Effect of lactose on the interdomain distance measured at pH 4.5 and 8.0 for NcCDH. The error bars denote 95% confidence intervals.

Conclusion

The sensitivity of SPR allows detecting most structural changes in a sample. However, quantitative interpretation is like for SAXS, dependent on the assumptions made for modeling the data. Developing new models for SPR data analysis is therefore the prime vehicle for conquering new areas of application. For instance, the authors have in earlier publications used coherent scattering theory that gives the effective refractive index of particle dispersions for extracting the concentrations and mean diameters of colloidal polystyrene particles.[29] This approach was later used for measuring the frequency of neurotransmitter exocytosis events from PC12 cells cultured on the SPR surface.[36]

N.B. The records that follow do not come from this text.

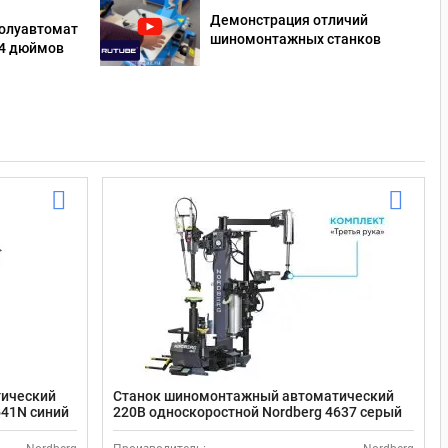
Демонстрация отличий
олуавтомат
шиномонтажных станков
24 дюймов
тический
Станок шиномонтажный автоматический
641N синий
220В односкоростной Nordberg 4637 серый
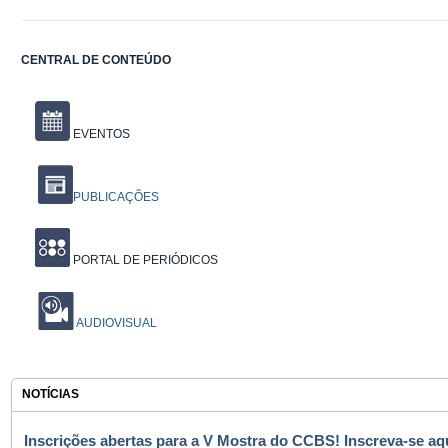
CENTRAL DE CONTEÚDO
EVENTOS
PUBLICAÇÕES
PORTAL DE PERIÓDICOS
AUDIOVISUAL
NOTÍCIAS
Inscrições abertas para a V Mostra do CCBS! Inscreva-se aqu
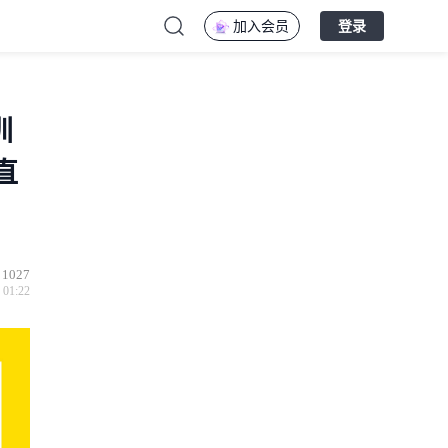
加入会员
登录
圳
直
1027
 01:22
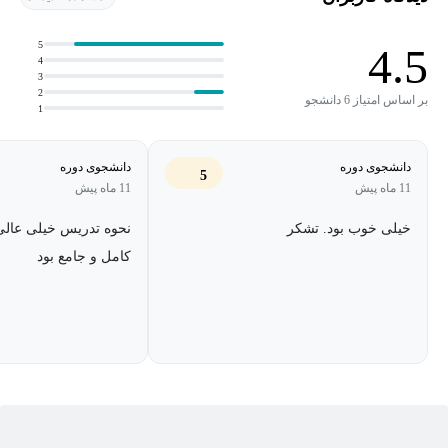
ساختار باند BANDSOLVE است. با استفاده از این ابزار شکاف‌های باند
رسم شده و محدودیت‌های انتشار منبع نور مشخص می‌شود.
5
4.5
4
3
2
بر اساس امتیاز 6 دانشجو
1
دانشجوی دوره
دانشجوی دوره
5
11 ماه پیش
11 ماه پیش
خیلی خوب بود. تشکر
نحوه تدریس خیلی عالی 
کامل و جامع بود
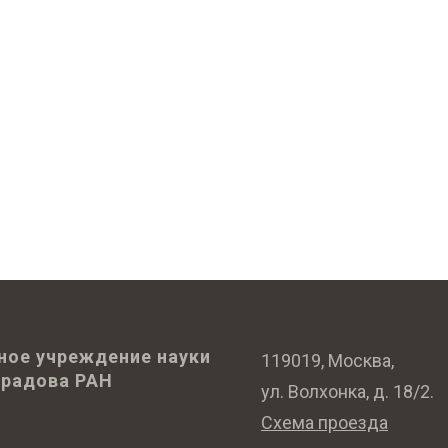
ное учреждение науки
119019, Москва,
оградова РАН
ул. Волхонка, д. 18/2.
Схема проезда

It was here demonstrated that interpreting SPR angle shifts upon altering the chemical environment as changes in the distance between the two CDH domains gave results that are in accordance and complement earlier electrochemical and SAXS-based studies. It was possible to detect subnanometer movements of the domains with respect to each other, and it was shown how electrons reaped from the substrate push the two domains apart as they both become negatively charged.

SPR is a more accessible alternative to SAXS for immobilized protein characterization, as it only requires widely available benchtop equipment, with no need to be admitted to synchrotron facilities.